Existirá esta equação de três elementos? Deveríamos pender mais para um – ou
outros – lados? Qual ou quais, se for o caso?
Chegaremos algum
dia a termos uma equação do tipo Individualidade = 30% de material inato + 30%
de material adquirido por meio da cultura + 40% do próprio indivíduo? Mesmo que
seja com outros números, seria possível?
Nunca, do meu
ponto de vista! Há um erro conceitual, uma premissa, e equivocada, melhor
dizendo, nessa hipótese.
O vício de
matematizarmos a vida precisa ser combatido entre nós. Ele distorce até a nossa
possibilidade de enunciarmos cada problema a enfrentar, já que na vida nem tudo
pode ser visto com quantidade a ser somada, subtraída, multiplicada ou
dividida.

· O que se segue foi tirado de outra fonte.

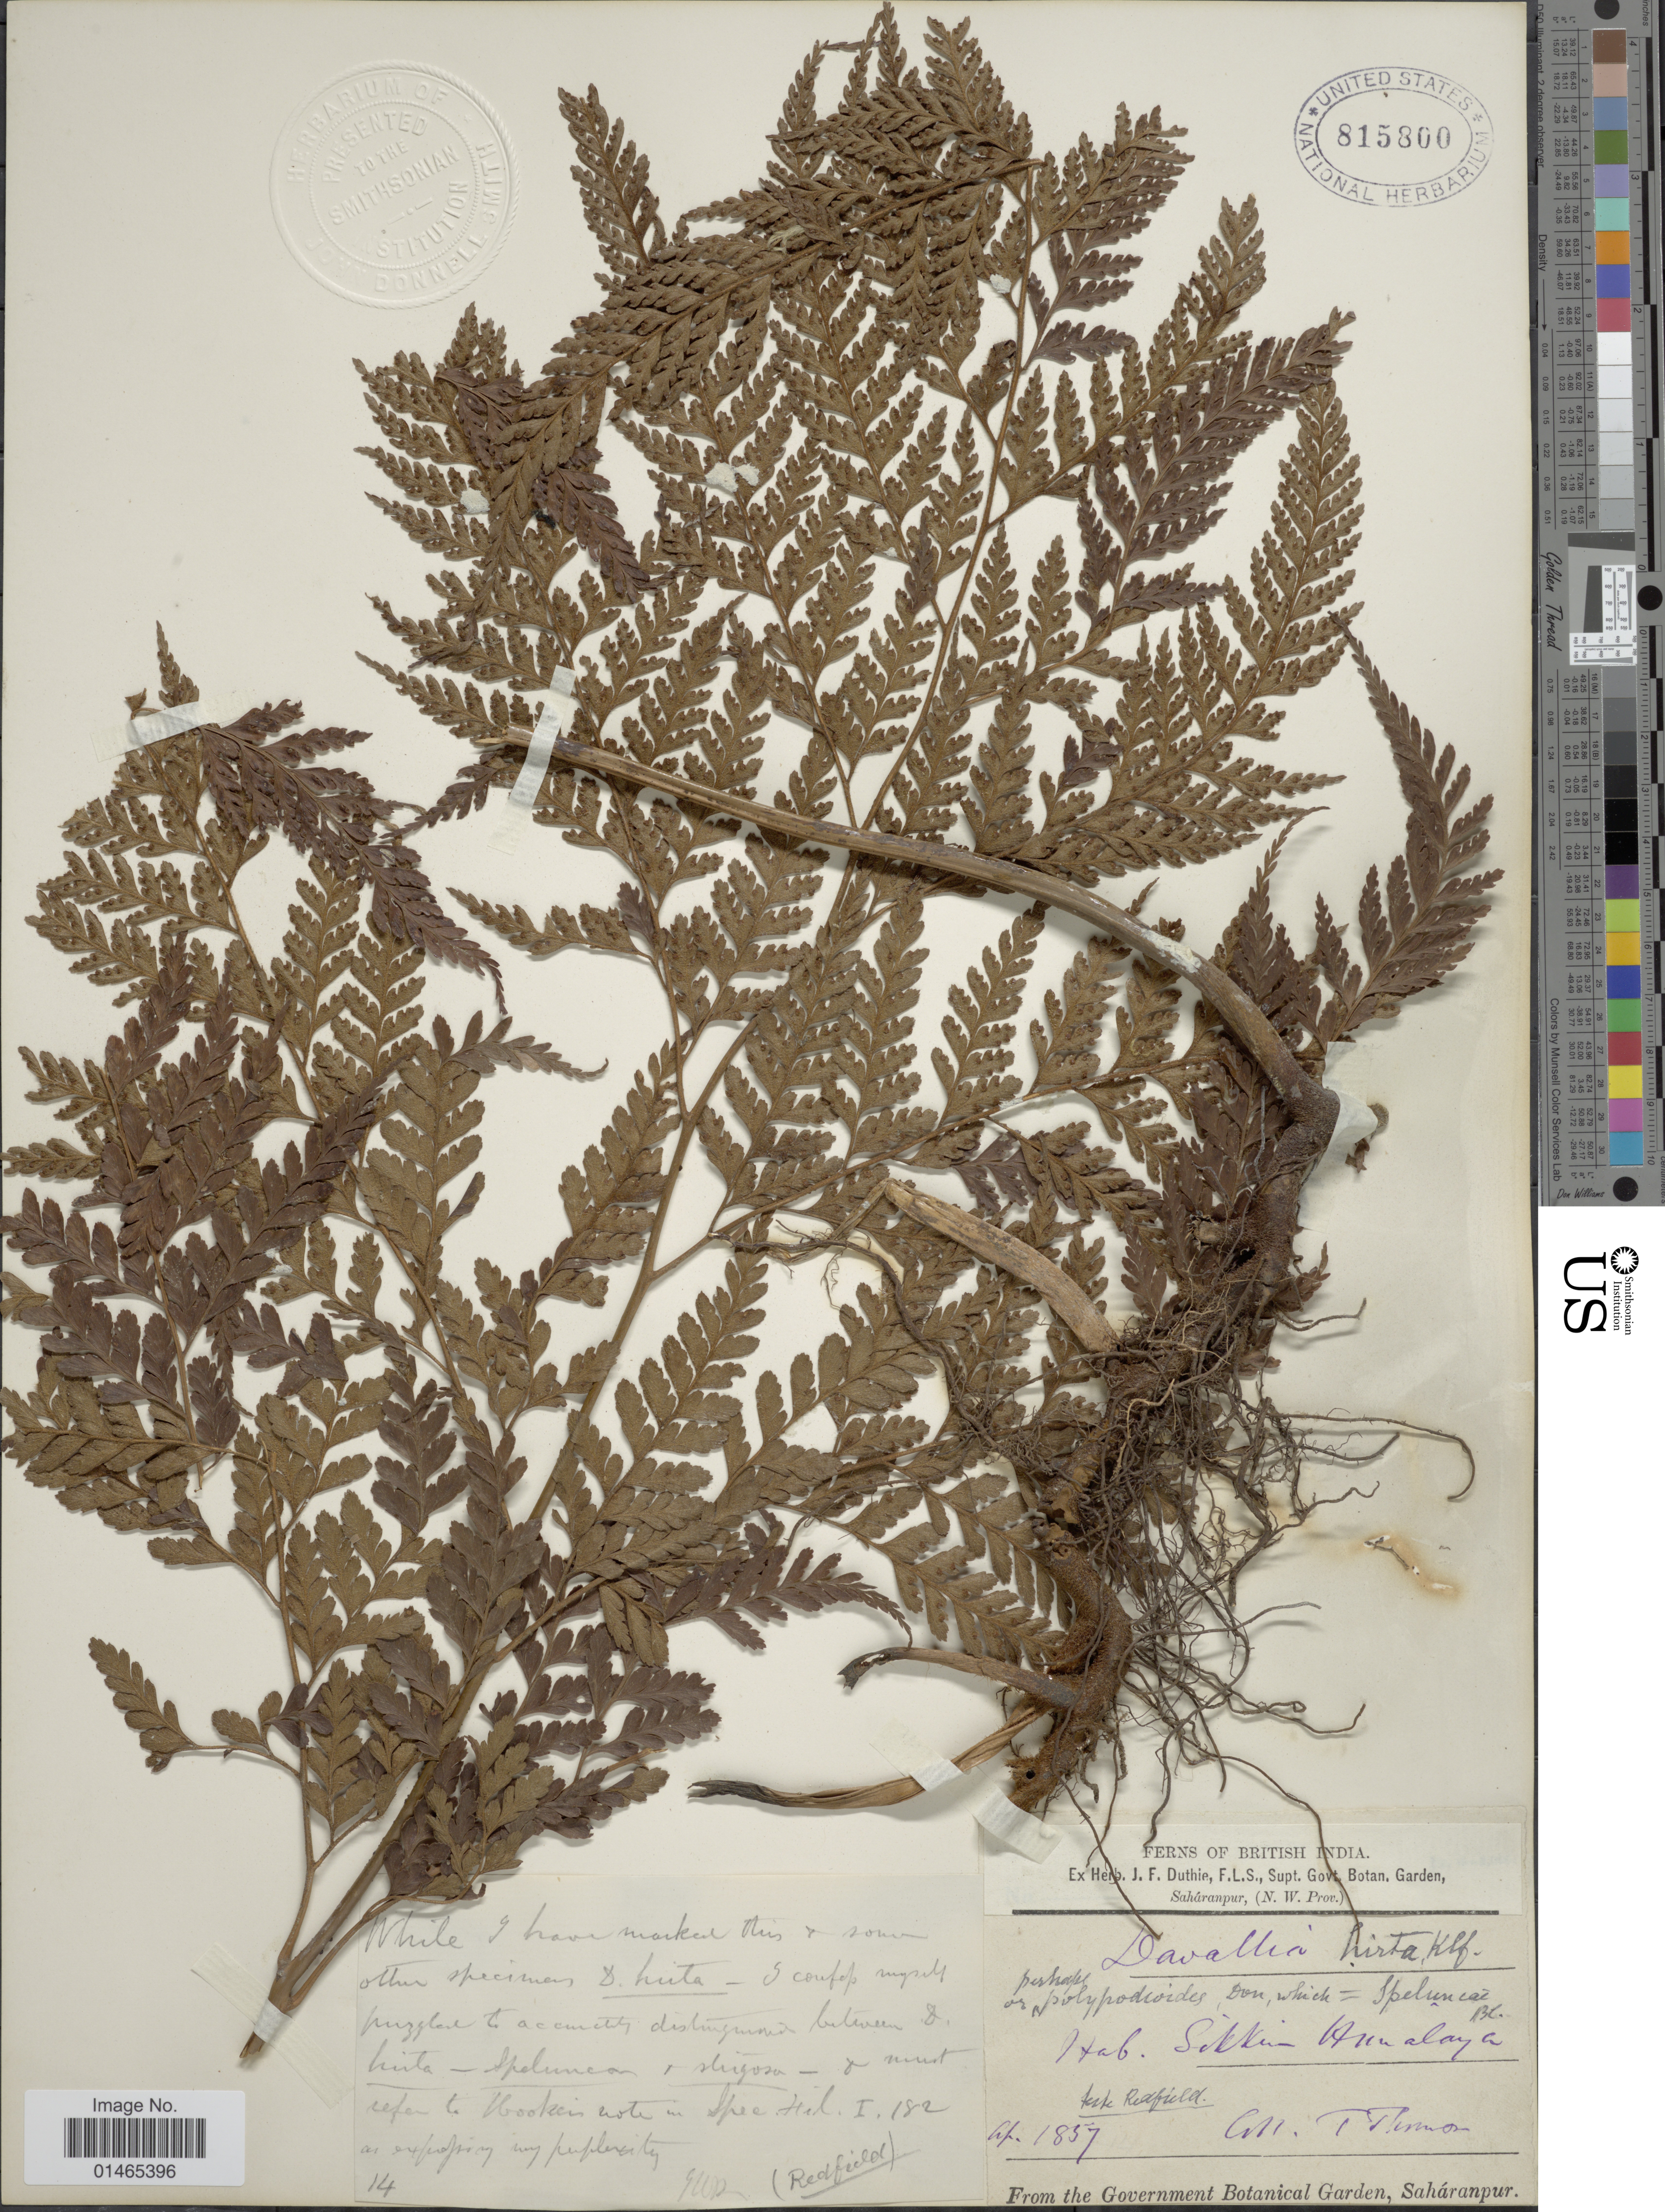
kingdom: Plantae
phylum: Tracheophyta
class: Polypodiopsida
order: Polypodiales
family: Dennstaedtiaceae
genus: Microlepia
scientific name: Microlepia dubia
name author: (Roxb.) C.V. Morton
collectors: T. Thomson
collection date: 1857-04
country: India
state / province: Sikkim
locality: British India, Saháranpur, (N.W. Prov.)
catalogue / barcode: US 815800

E sem o problema bem definido, como correr atrás das soluções? Já
dizia Betinho, do Ibase, que, se partimos de um enunciado errado, vamos, não
raras vezes, em direção completamente oposta daquela que poderia nos trazer
alguma luz. A Matemática é um riquíssimo instrumento que nos permite analisar a
realidade, mas nem tudo é quantificável.
Vejam meu ponto
de vista. Bem sabemos que quando nascemos trazemos determinações, vindas em
nosso DNA, fruto da hereditariedade e que constituem a nossa genética, única,
pronta para chegar e enfrentar o mundo. Já aqui fora, recebemos toda a sorte de
influências – da família, dos amigos, da mídia, da escola, das múltiplas
experiências que vão dialogando com o nosso ser e nos configurando de um jeito
– e não de outro (e que não é exato nem imutável). Nem é preciso repetir aquela
velha história de que filhos, saídos do mesmo pai e da mesma mãe, criados “de
maneira idêntica” acabam por se transformar em pessoas diferenciadas, muitas
vezes antagônicas, sob alguns pontos de vista. O que quero enfatizar é que não
existe esse terceiro elemento – O INDIVÍDUO – puro, que pode ter maior – ou
menor – peso na configuração de nossa individualidade que se estabelece – esta
que é nossa, de cada um e em função da qual agimos mais ou menos ativamente em
nosso contexto histórico, empreendendo esforços mais (ou menos) assertivos em
busca de uma nova sociedade. Em nossa individualidade não há como dividir
quanto é vindo de pai e mãe e quanto vem vindo da vida mesma, vivida por cada
um, da cultura, podemos dizer. E muito menos há o elemento indivíduo,
independente dos demais. O individual, em si, é mistura, é composição entre o
que trazemos e o que construímos. Em qual medida? Não sabemos. Não existe a hipotética
equação composta de três elementos e mesmo naquela que aceito como verdadeira –
a que conjuga o que trazemos e o que recebemos (inatismo + cultura) – o
resultado é uma individualidade onde não há números precisos quanto ao grau de
influência de cada qual. O indivíduo é o resultado da possível interação dos
dois elementos. Interação essa que não pode ser exatamente medida e
quantificada. Se nada é totalmente determinado as nascermos, o espaço de
acréscimo e transformação é indeterminado e sempre possível de ser alterado no
decorrer da vida. Além do mais, a individualidade não é uma configuração limpa
de outros, onde só caiba aspectos apenas do cada um. Ao contrário, é até
difícil para eu me explicar, mas p cada um traz o outro em si. Ou seja: minha individualidade
é carregada do que almejo, sinto, penso, trago em relação à Humanidade. O outro
me compõe. O destino da Humanidade está em mim. Por mais que essa Humanidade
seja meio esquisita, como diz uma grande amiga e por mais que cada um de nós
não conheça de verdade e a fundo o outro, qualquer que seja ele.
Com este texto,
por exemplo, quero interferir, no limite de minhas possibilidades, para que a
minha amiga entenda mais amplamente a questão, sem nenhuma pretensão, de minha
parte, de apenas eu saber coisas. Pelo contrário, pois sei que em outros tantos
e fundamentais aspectos da vida ela pode colaborar comigo de maneira singular e
verdadeira. Desejo, sim, que cada qual – ela, eu e quem vier a ler este
arremedo de explicação de um ponto de vista – renove sua consciência de que sempre
é possível ampliarmos nosso nível de consciência frente à realidade. Essa é a
riqueza da individualidade de cada qual – ela não pode, de fato, ser medida,
mas sempre pode ser ampliada e ganhar substância pelo estudo e prática diante
das coisas do mundo e da gente própria.